▶ _Problem details_: Please copy every line of text in the records below word for word, leaving the pictures out of your answer.

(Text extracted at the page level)
== Segment start ==

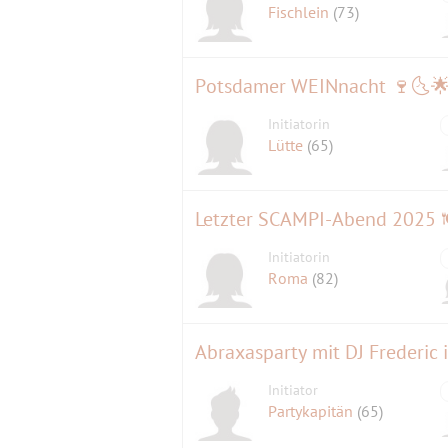
Fischlein
(73)
Potsdamer WEINnacht 🍷🌜
Initiatorin
Lütte
(65)
Initiatorin
Roma
(82)
Abraxasparty mit DJ Frederic 
Initiator
Partykapitän
(65)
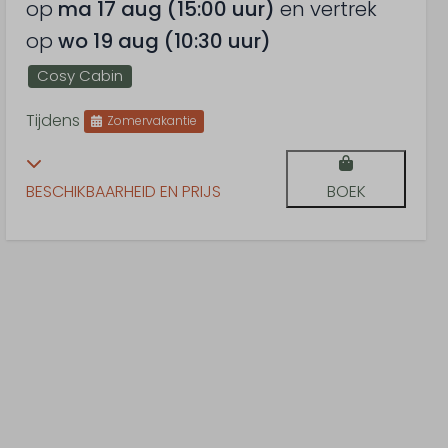
op
ma 17 aug (15:00 uur)
en vertrek
op
wo 19 aug (10:30 uur)
Cosy Cabin
Tijdens
Zomervakantie
BESCHIKBAARHEID EN PRIJS
BOEK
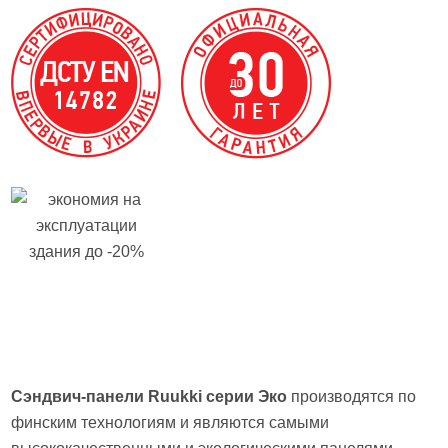
Сэндвич-панели Ruukki серии Эко
производятся по
финским технологиям и являются самыми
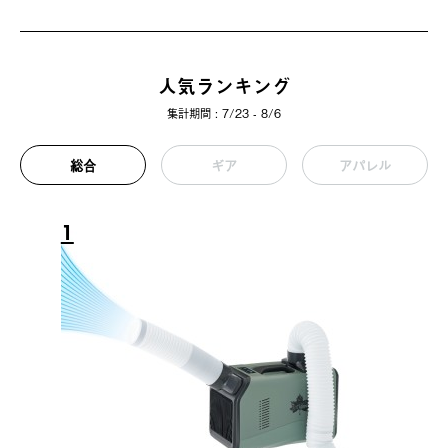
人気ランキング
集計期間 : 7/23 - 8/6
総合
ギア
アパレル
1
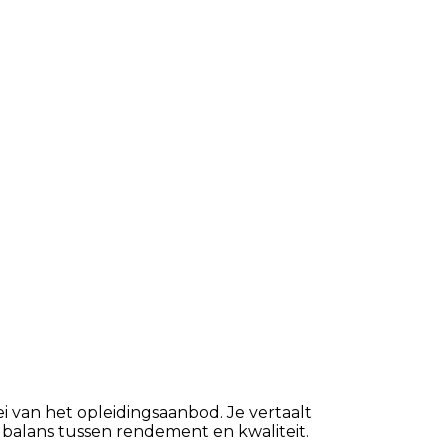
 van het opleidingsaanbod. Je vertaalt
 balans tussen rendement en kwaliteit.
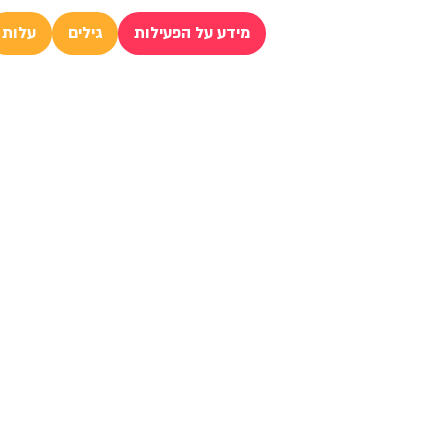
מידע על הפעילות
גילים
עלות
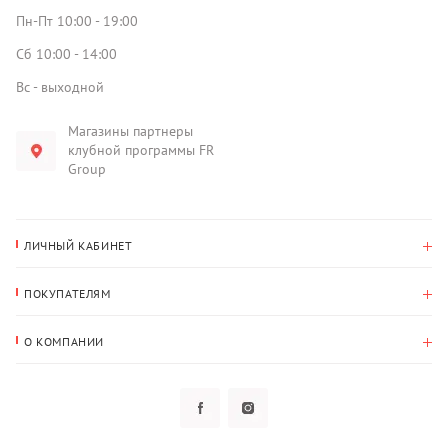
Пн-Пт 10:00 - 19:00
Сб 10:00 - 14:00
Вс - выходной
Магазины партнеры
клубной программы FR
Group
ЛИЧНЫЙ КАБИНЕТ
История покупок
ПОКУПАТЕЛЯМ
Мои данные
Оплата и доставка
Адрес для доставки
О КОМПАНИИ
Возврат
О нас
Избранное
Вопросы и ответы
Политика конфиденциальности
Клубная программа
Клубная программа
Новости
Рассылки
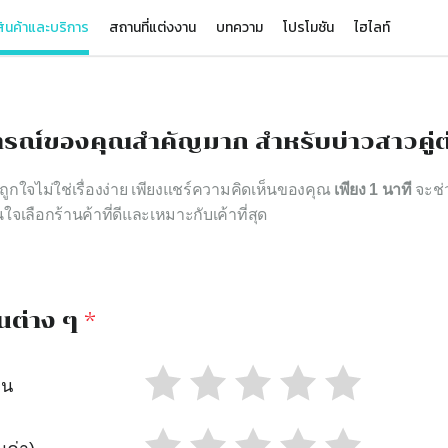
ินค้าและบริการ
สถานที่แต่งงาน
บทความ
โปรโมชัน
ไฮไลท์
รณ์ของคุณสำคัญมาก สำหรับบ่าวสาวคู่ต
าถูกใจไม่ใช่เรื่องง่าย เพียงแชร์ความคิดเห็นของคุณ
เพียง 1 นาที
จะช่ว
นใจเลือกร้านค้าที่ดีและเหมาะกับเค้าที่สุด
นต่าง ๆ
*
าน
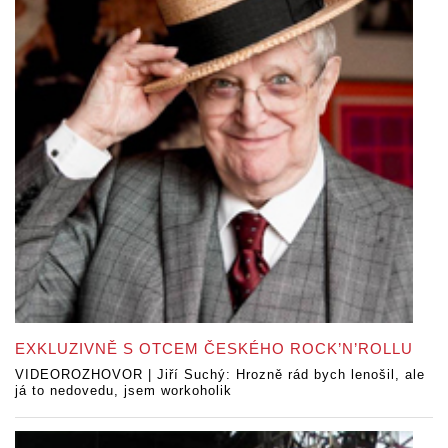
EXKLUZIVNĚ S OTCEM ČESKÉHO ROCK’N’ROLLU
VIDEOROZHOVOR | Jiří Suchý: Hrozně rád bych lenošil, ale
já to nedovedu, jsem workoholik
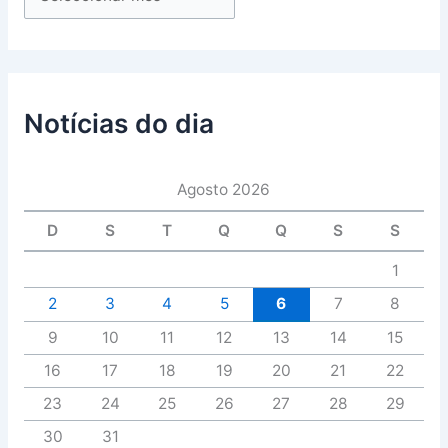
Notícias do dia
Agosto 2026
D
S
T
Q
Q
S
S
1
2
3
4
5
6
7
8
9
10
11
12
13
14
15
16
17
18
19
20
21
22
23
24
25
26
27
28
29
30
31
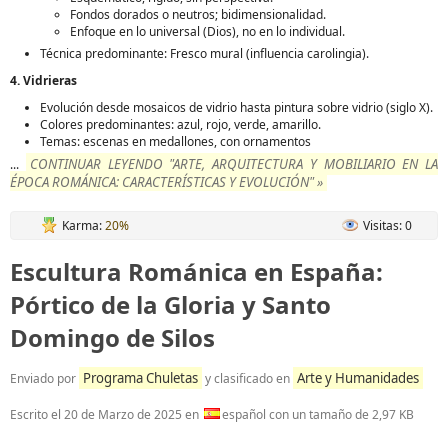
Fondos dorados o neutros; bidimensionalidad.
Enfoque en lo universal (Dios), no en lo individual.
Técnica predominante: Fresco mural (influencia carolingia).
4. Vidrieras
Evolución desde mosaicos de vidrio hasta pintura sobre vidrio (siglo X).
Colores predominantes: azul, rojo, verde, amarillo.
Temas: escenas en medallones, con ornamentos
CONTINUAR LEYENDO "ARTE, ARQUITECTURA Y MOBILIARIO EN LA
...
ÉPOCA ROMÁNICA: CARACTERÍSTICAS Y EVOLUCIÓN" »
Karma:
20%
Visitas: 0
Escultura Románica en España:
Pórtico de la Gloria y Santo
Domingo de Silos
Programa Chuletas
Arte y Humanidades
Enviado por
y clasificado en
Escrito el
20 de Marzo de 2025
en
español con un tamaño de 2,97 KB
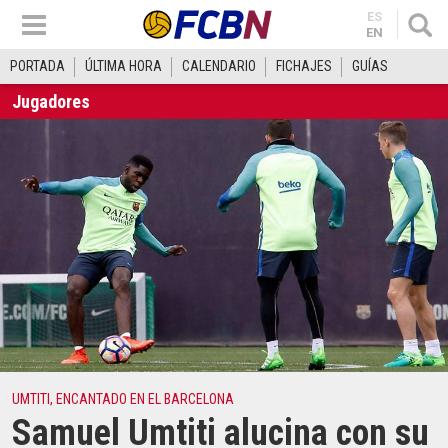
ES
EN
PORTADA
ÚLTIMA HORA
CALENDARIO
FICHAJES
GUÍAS
Jugadores
UMTITI, ENCANTADO EN EL BARCELONA
Samuel Umtiti alucina con su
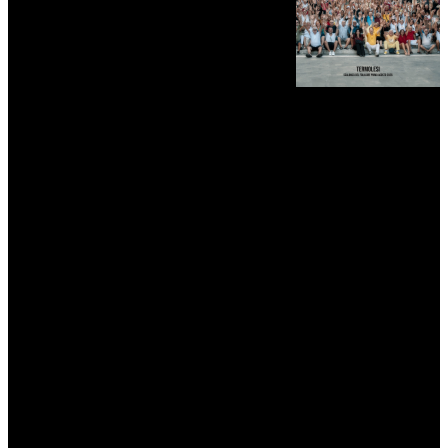
myNews.iT - Per spazio Pubblicitario chiama il 393.5496623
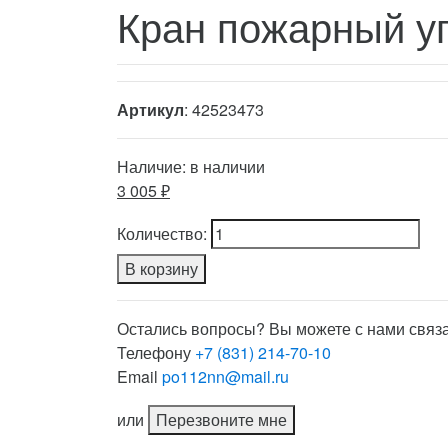
Кран пожарный у
Артикул
: 42523473
Наличие:
в наличии
3 005 ₽
Количество:
В корзину
Остались вопросы? Вы можете с нами связа
Телефону
+7 (831) 214-70-10
Email
po112nn@mail.ru
или
Перезвоните мне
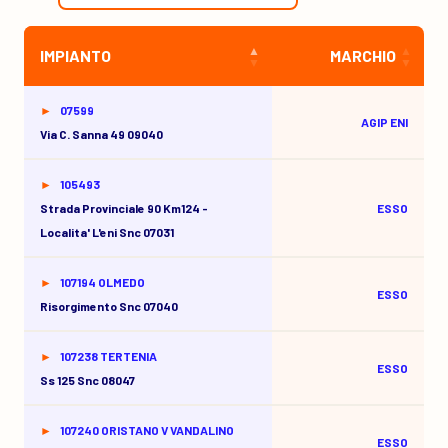
IMPIANTO
MARCHIO
07599
AGIP ENI
Via C. Sanna 49 09040
105493
Strada Provinciale 90 Km124 -
ESSO
Localita' L'eni Snc 07031
107194 OLMEDO
ESSO
Risorgimento Snc 07040
107238 TERTENIA
ESSO
Ss 125 Snc 08047
107240 ORISTANO V VANDALINO
ESSO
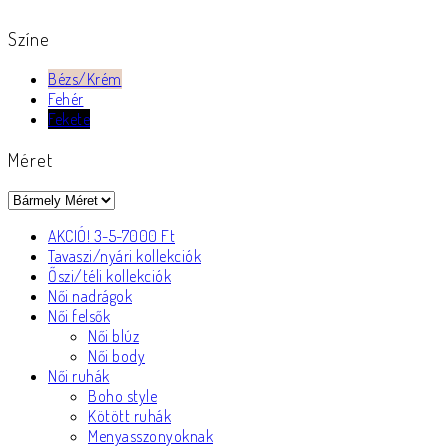
Színe
Bézs/Krém
Fehér
Fekete
Méret
AKCIÓ! 3-5-7000 Ft
Tavaszi/nyári kollekciók
Őszi/téli kollekciók
Női nadrágok
Női felsők
Női blúz
Női body
Női ruhák
Boho style
Kötött ruhák
Menyasszonyoknak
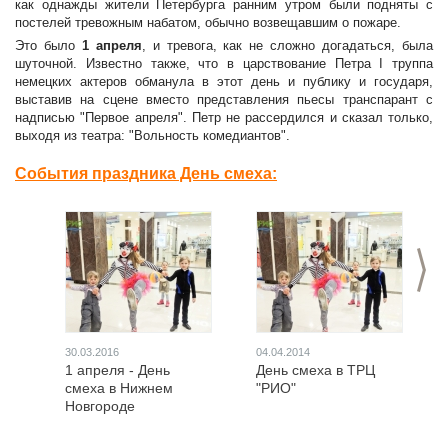
как однажды жители Петербурга ранним утром были подняты с
постелей тревожным набатом, обычно возвещавшим о пожаре.
Это было
1 апреля
, и тревога, как не сложно догадаться, была
шуточной. Известно также, что в царствование Петра I труппа
немецких актеров обманула в этот день и публику и государя,
выставив на сцене вместо представления пьесы транспарант с
надписью "Первое апреля". Петр не рассердился и сказал только,
выходя из театра: "Вольность комедиантов".
События праздника День смеха:
>
30.03.2016
04.04.2014
1 апреля - День
День смеха в ТРЦ
смеха в Нижнем
"РИО"
Новгороде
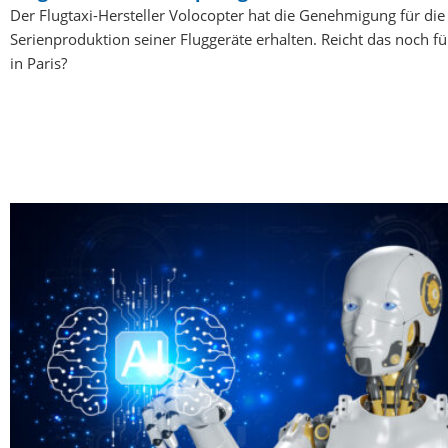
Der Flugtaxi-Hersteller Volocopter hat die Genehmigung für die
Serienproduktion seiner Fluggeräte erhalten. Reicht das noch f
in Paris?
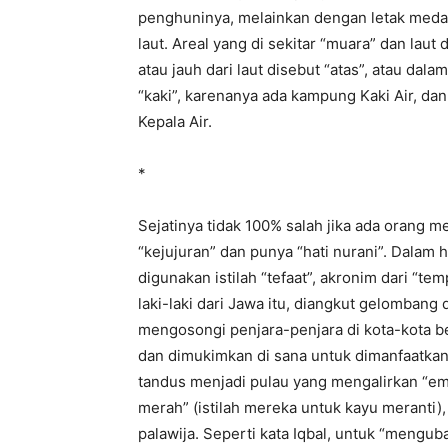
penghuninya, melainkan dengan letak medan
laut. Areal yang di sekitar “muara” dan laut
atau jauh dari laut disebut “atas”, atau da
“kaki”, karenanya ada kampung Kaki Air, da
Kepala Air.
*
Sejatinya tidak 100% salah jika ada orang
“kejujuran” dan punya “hati nurani”. Dalam h
digunakan istilah “tefaat”, akronim dari “te
laki-laki dari Jawa itu, diangkut gelomban
mengosongi penjara-penjara di kota-kota bes
dan dimukimkan di sana untuk dimanfaatka
tandus menjadi pulau yang mengalirkan “ema
merah” (istilah mereka untuk kayu meranti
palawija. Seperti kata Iqbal, untuk “mengu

== Segment end ==

▶ _Answer to the exercise_:
Fischlein
(73)
Potsdamer WEINnacht 🍷🌜
Initiatorin
Lütte
(65)
Initiatorin
Roma
(82)
Abraxasparty mit DJ Frederic 
Initiator
Partykapitän
(65)
op
ma 17 aug (15:00 uur)
en vertrek
op
wo 19 aug (10:30 uur)
Cosy Cabin
Tijdens
Zomervakantie
BESCHIKBAARHEID EN PRIJS
BOEK
Сэндвич-панели Ruukki серии Эко
производятся по
финским технологиям и являются самыми
人気ランキング
集計期間 : 7/23 - 8/6
総合
ギア
アパレル
1
 van het opleidingsaanbod. Je vertaalt
 balans tussen rendement en kwaliteit.
מידע על הפעילות
גילים
עלות
Пн-Пт 10:00 - 19:00
Сб 10:00 - 14:00
Вс - выходной
Магазины партнеры
клубной программы FR
Group
ЛИЧНЫЙ КАБИНЕТ
История покупок
ПОКУПАТЕЛЯМ
Мои данные
Оплата и доставка
Адрес для доставки
О КОМПАНИИ
Возврат
О нас
Избранное
Вопросы и ответы
Политика конфиденциальности
Клубная программа
Клубная программа
Новости
Рассылки
ินค้าและบริการ
สถานที่แต่งงาน
บทความ
โปรโมชัน
ไฮไลท์
รณ์ของคุณสำคัญมาก สำหรับบ่าวสาวคู่ต
าถูกใจไม่ใช่เรื่องง่าย เพียงแชร์ความคิดเห็นของคุณ
เพียง 1 นาที
จะช่ว
นใจเลือกร้านค้าที่ดีและเหมาะกับเค้าที่สุด
นต่าง ๆ
*
าน
EXKLUZIVNĚ S OTCEM ČESKÉHO ROCK’N’ROLLU
VIDEOROZHOVOR | Jiří Suchý: Hrozně rád bych lenošil, ale
já to nedovedu, jsem workoholik
Notícias do dia
Agosto 2026
D
S
T
Q
Q
S
S
1
2
3
4
5
6
7
8
9
10
11
12
13
14
15
16
17
18
19
20
21
22
23
24
25
26
27
28
29
30
31
Fondos dorados o neutros; bidimensionalidad.
Enfoque en lo universal (Dios), no en lo individual.
Técnica predominante: Fresco mural (influencia carolingia).
4. Vidrieras
Evolución desde mosaicos de vidrio hasta pintura sobre vidrio (siglo X).
Colores predominantes: azul, rojo, verde, amarillo.
Temas: escenas en medallones, con ornamentos
CONTINUAR LEYENDO "ARTE, ARQUITECTURA Y MOBILIARIO EN LA
...
ÉPOCA ROMÁNICA: CARACTERÍSTICAS Y EVOLUCIÓN" »
Karma:
20%
Visitas: 0
Escultura Románica en España:
Pórtico de la Gloria y Santo
Domingo de Silos
Programa Chuletas
Arte y Humanidades
Enviado por
y clasificado en
Escrito el
20 de Marzo de 2025
en
español con un tamaño de 2,97 KB
ES
EN
PORTADA
ÚLTIMA HORA
CALENDARIO
FICHAJES
GUÍAS
Jugadores
UMTITI, ENCANTADO EN EL BARCELONA
Samuel Umtiti alucina con su
myNews.iT - Per spazio Pubblicitario chiama il 393.5496623
Кран пожарный у
Артикул
: 42523473
Наличие:
в наличии
3 005 ₽
Количество:
В корзину
Остались вопросы? Вы можете с нами связа
Телефону
+7 (831) 214-70-10
Email
po112nn@mail.ru
или
Перезвоните мне
IMPIANTO
MARCHIO
07599
AGIP ENI
Via C. Sanna 49 09040
105493
Strada Provinciale 90 Km124 -
ESSO
Localita' L'eni Snc 07031
107194 OLMEDO
ESSO
Risorgimento Snc 07040
107238 TERTENIA
ESSO
Ss 125 Snc 08047
107240 ORISTANO V VANDALINO
ESSO
Színe
Bézs/Krém
Fehér
Fekete
Méret
AKCIÓ! 3-5-7000 Ft
Tavaszi/nyári kollekciók
Őszi/téli kollekciók
Női nadrágok
Női felsők
Női blúz
Női body
Női ruhák
Boho style
Kötött ruhák
Menyasszonyoknak
как однажды жители Петербурга ранним утром были подняты с
постелей тревожным набатом, обычно возвещавшим о пожаре.
Это было
1 апреля
, и тревога, как не сложно догадаться, была
шуточной. Известно также, что в царствование Петра I труппа
немецких актеров обманула в этот день и публику и государя,
выставив на сцене вместо представления пьесы транспарант с
надписью "Первое апреля". Петр не рассердился и сказал только,
выходя из театра: "Вольность комедиантов".
События праздника День смеха:
>
30.03.2016
04.04.2014
1 апреля - День
День смеха в ТРЦ
смеха в Нижнем
"РИО"
Новгороде
Der Flugtaxi-Hersteller Volocopter hat die Genehmigung für die
Serienproduktion seiner Fluggeräte erhalten. Reicht das noch f
in Paris?
penghuninya, melainkan dengan letak medan
laut. Areal yang di sekitar “muara” dan laut
atau jauh dari laut disebut “atas”, atau da
“kaki”, karenanya ada kampung Kaki Air, da
Kepala Air.
*
Sejatinya tidak 100% salah jika ada orang
“kejujuran” dan punya “hati nurani”. Dalam h
digunakan istilah “tefaat”, akronim dari “te
laki-laki dari Jawa itu, diangkut gelomban
mengosongi penjara-penjara di kota-kota bes
dan dimukimkan di sana untuk dimanfaatka
tandus menjadi pulau yang mengalirkan “ema
merah” (istilah mereka untuk kayu meranti
palawija. Seperti kata Iqbal, untuk “mengu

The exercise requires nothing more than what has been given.